教育力の向上—日本語・道徳教育の復権を!

 さて最後に、日本が採るべき道に関して数点、指摘しておきます。

 防衛力強化は必須の課題ですが、もう一つは教育力の強化です。医療であれ、軍事であれ、日本の技術力は世界一であったはずです。国産の兵器にせよ、治療薬やワクチンにせよ、ちゃんと研究機関に予算を投じていれば今日の様な事態にはならなかったでしょう。

 日本の教育分野における予算は諸外国と比べても最低ランクであり、研究者が外国へ流出してしまうケースが多いですが、やはり教育は「国の基本」。研究費はふんだんに出すべきです。

 半導体もかつては日本がリードする先端技術産業でしたが、今や韓国や台湾にも遅れを取っています。国はバックアップするべきです。

 南鳥島沖には、半導体等の先端技術で使われるレアアースの宝庫が眠っていると言われています。これも直ちに日本の資源として、発掘すべきです。

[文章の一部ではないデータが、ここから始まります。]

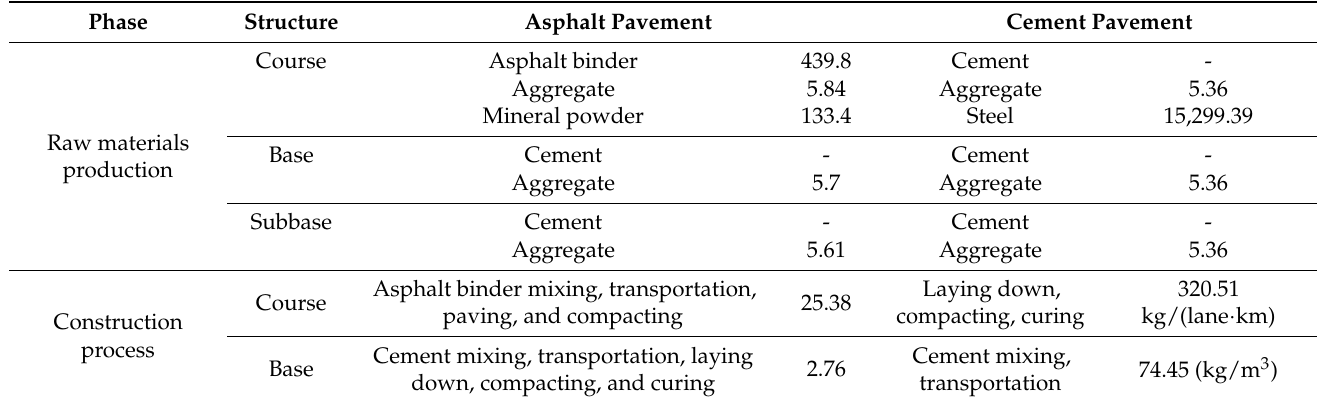
Table 2. Carbon emission factors of each pavement structure (units: kg/t).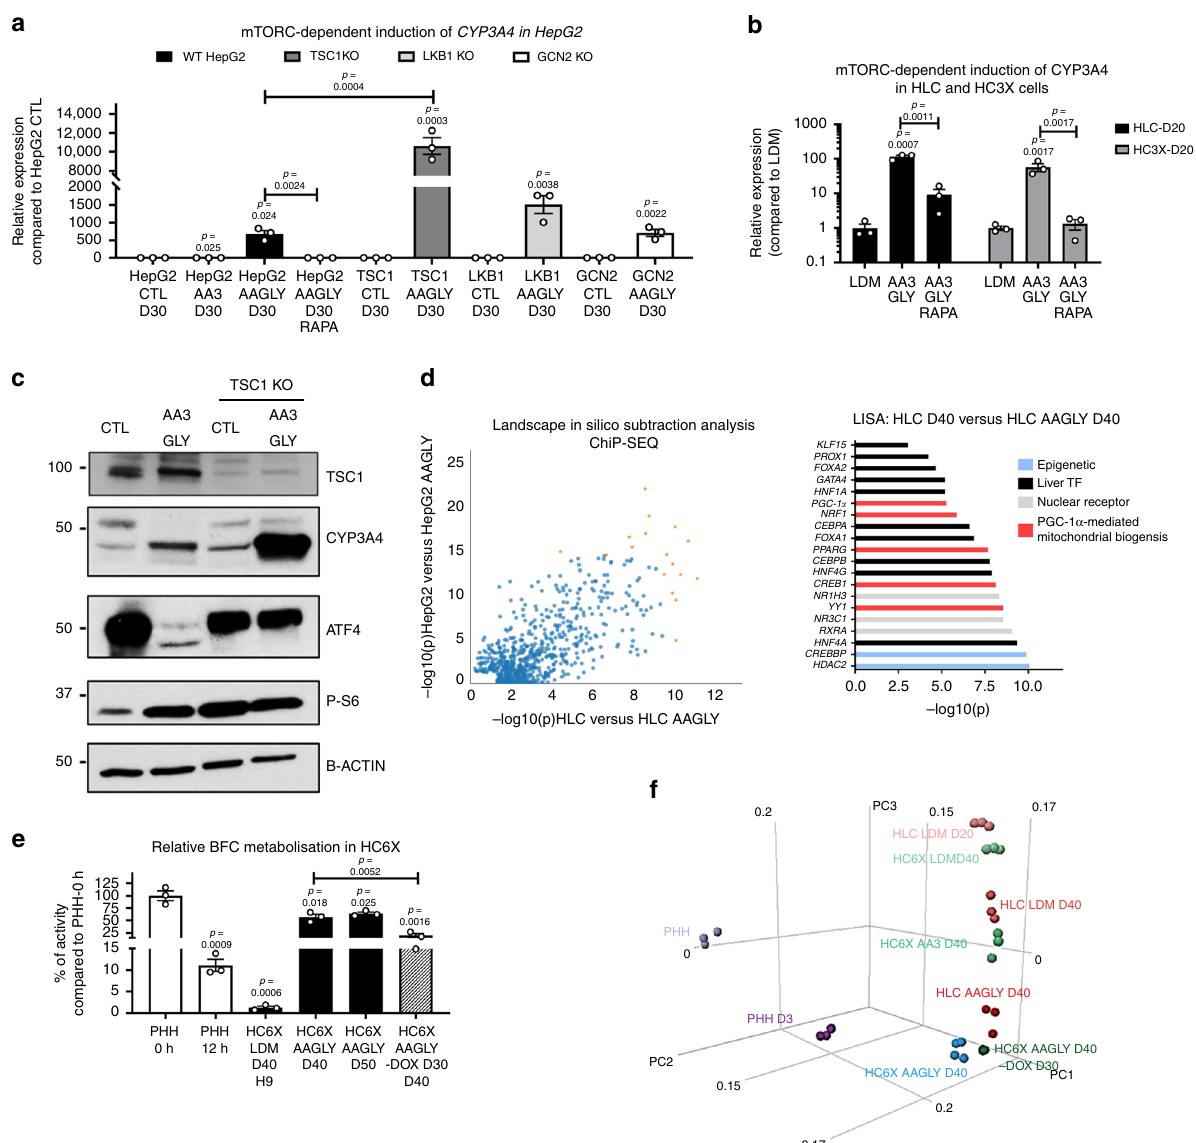
Fig. 6 AAGLY-mediated maturation is dependent on activation of mTORC1. a Relative expression of CYP3A4 in HepG2 differentiated with AAGLY, in combination with rapamycin addition (RAPA), or using HepG2 wherein TSC1 , GCN2 , or LKB1 were knocked out. N = 3 independent differentiations. Signi fi cance was calculated by comparing against HepG2 CTL. Signi fi cance was also calculated between Hepg2 AAGLY D30 and HepG2 AAGLY RAPA, and between HepG2 AAGLY D30 and TSC1 KO AAGLY D30 when indicated. Signi fi cance was calculated by unpaired two-tailed Student ’ s t -test. b Relative gene expression analysis for CYP3A4 in HLC and HC3X differentiated with AAGLY until D20, with or without rapamycin (RAPA). Expression of HLCs and HC3X cells was related to differentiations in LDM. N = 3 independent differentiations. Signi fi cance was calculated by comparing against the LDM and between LDM AA3GLY and LDM AA3GLY RAPA by two-tailed unpaired Student ’ s t -test. c Western blotting analysis comparing the phosphorylation of S6 and the expression of ATF4 and CYP3A4 in HepG2 differentiated in control media or AAGLY media, with or without KO of TSC1 . Representative blot of two repeats. d LISA analysis identifying the top TFs responsible for the genome wide difference between HepG2 and HLC grown in control or AAGLY media. e BFC metabolization comparing HC6X LDM D40 and HC6X AAGLY D40/50, as well as HC6X AAGLY D40 where doxycycline was removed from d30 onwards (HC6X AAGLY D40-DOX from D30). N = 3 independent differentiations. N = 3 donors for PHHs. Signi fi cance was calculated as compared with PHH 0 h by unpaired two-tailed Student ’ s t -test. Signi fi cance was also calculated between HC6X AAGLY D40 and HC6X AAGLY – DOX D30-D40. f PCA plot showing the distribution of HLCs, HC3X, and HC6X differentiated in different media and compared with PHHs. Data in all panels represent mean ± SEM with P -values indicated when signi fi cant. Source data are provided as a Source Data fi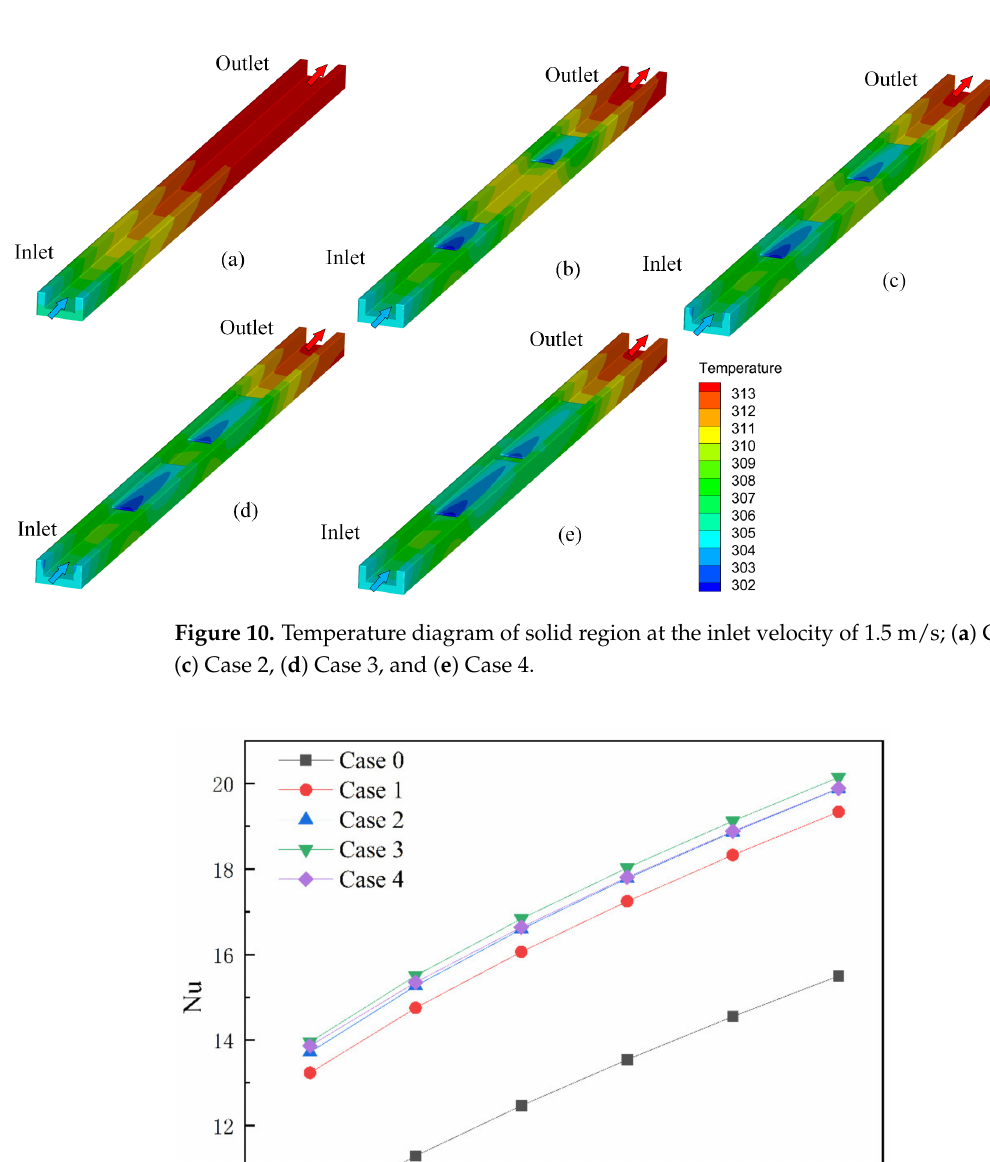
Figure 11. Nusselt number of Cases 0–4 at different Reynolds numbers.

 日本の経済力の復活は、自国の兵器・自国の資源発掘・自国の農作物・自国のIT等々、すべての物と事をメイドインジャパンにし、日本国復活に向け直ちに実践・実行すべきでしょう。

 今こそ、コロナ禍・ウクライナ戦争による物価高騰を奇貨として無一物の原点に立ち返り、自ら以て範となし襟を正し、艱難の世を邁進すべきです。

 現代の教育分野では、英語やITが教えられていますが、これが日本の教育に相応しいでしょうか?

 日本の学校ではやはり「日本語」を教えなくてはなりません。十七条の憲法、孔子の『論語』等、古典からの教養は勿論、道徳の学習も必須です。

 現代社会は「今だけカネだけ自分だけ」の思想があまりにも横行しています。こういう世を糺す為にも、道徳を学ぶことは必須と言えます。

 本年も昨年に続き、激動の年になるかと思われますが、日本国を次世代の子供達に繋げる為、今年も「苦言・直言」を述べて行こうと思っております。皆様、今年もよろしくお願い致します。

岸田総理に物申す

 あなたは、総理としての資格は皆無である。総理たる者は、有言実行、他の意見に耳を貸し、一つの法案を作るにも、丁寧なる説明と根回しを旨とすべきである。マスコミ・アメリカの言いなりになるのではなく、自ら以て国民の繁栄と平和を構築すべく行動を起こすべきであるが、なんらこれらの行為に該当すべきものは、なされてない。

 まさに、総理・総裁として失格である。きたるべく統一地方選挙は、戦えない。即、辞任せよ。